**WRITTEN REQUEST:**
Lay out the lines of the records as a numbered list, starting at the beginning and continuing up to and including the line with "var sketch = newSketch(context, id", with blank lines omitted. Leave the pictures out of your answer.

Extracted data entries

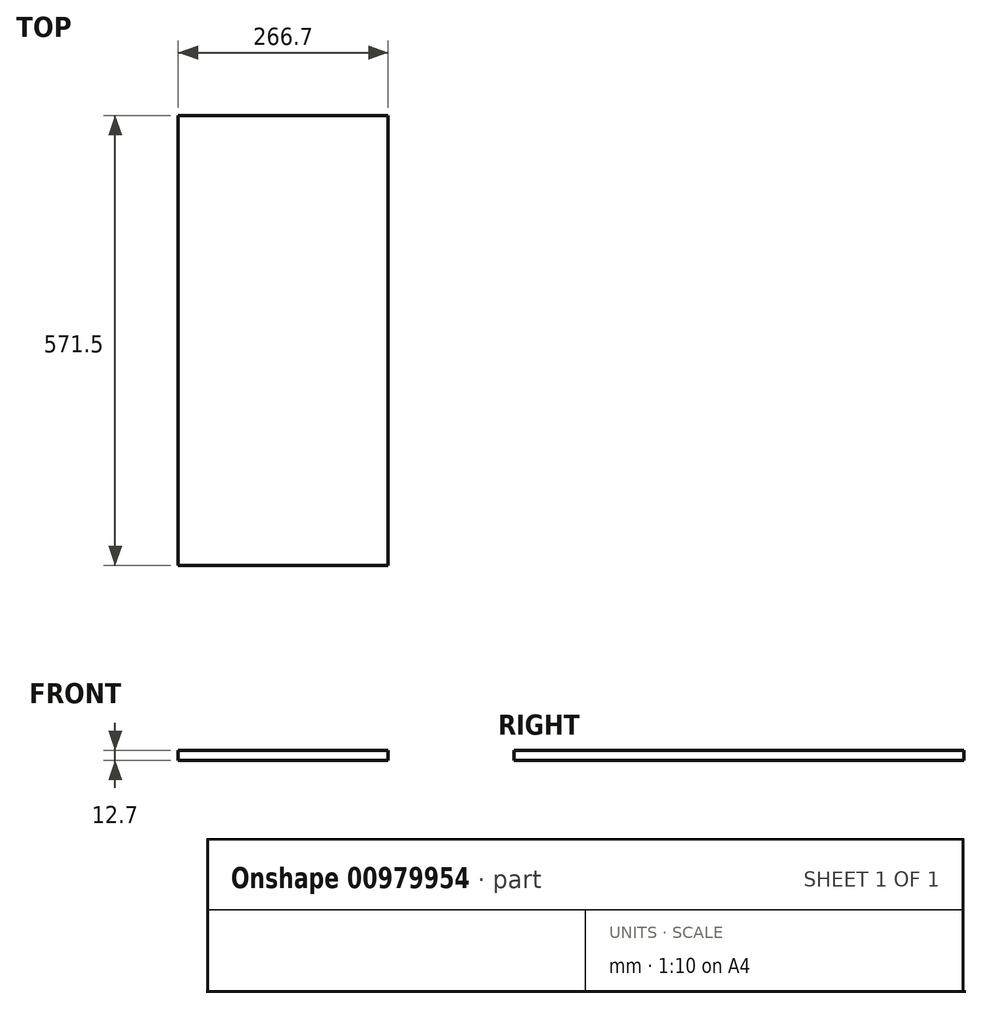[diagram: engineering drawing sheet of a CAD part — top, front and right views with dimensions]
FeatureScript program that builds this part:
annotation { "Feature Type Name" : "Feature", "Feature Type Description" : "" }
export const myFeature = defineFeature(function(context is Context, id is Id, definition is map)
    precondition{}
    {
        {
            var Q0;
            Q0=qCreatedBy(makeId("Top.planeOp"),FACE);
            var sketch = newSketch(context, id + "F0", { "sketchPlane" : qUnion([Q0])});
            skLineSegment(sketch, "E0.bottom", {"start": v(-133.35, 285.75) * mm, "end": v(133.35, 285.75) * mm});
            skLineSegment(sketch, "E0.top", {"start": v(-133.35, -285.75) * mm, "end": v(133.35, -285.75) * mm});
            skLineSegment(sketch, "E0.left", {"start": v(-133.35, 285.75) * mm, "end": v(-133.35, -285.75) * mm});
            skLineSegment(sketch, "E0.right", {"start": v(133.35, 285.75) * mm, "end": v(133.35, -285.75) * mm});
            skSolve(sketch);
        }
        {
            var Q0;
            Q0=qSketchRegion(id+"F0",true);
            extrude(context, id + "F1", {"entities" : qUnion([Q0]), "oppositeDirection" : true, "depth" : 12.7 * mm, "offsetDistance" : 25.4 * mm});
        }
    });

**SOLVED EXERCISE:**
1. [diagram: engineering drawing sheet of a CAD part — top, front and right views with dimensions]
2. FeatureScript program that builds this part:
3. annotation { "Feature Type Name" : "Feature", "Feature Type Description" : "" }
4. export const myFeature = defineFeature(function(context is Context, id is Id, definition is map)
5.     precondition{}
6.     {
7.         {
8.             var Q0;
9.             Q0=qCreatedBy(makeId("Top.planeOp"),FACE);
10.             var sketch = newSketch(context, id + "F0", { "sketchPlane" : qUnion([Q0])});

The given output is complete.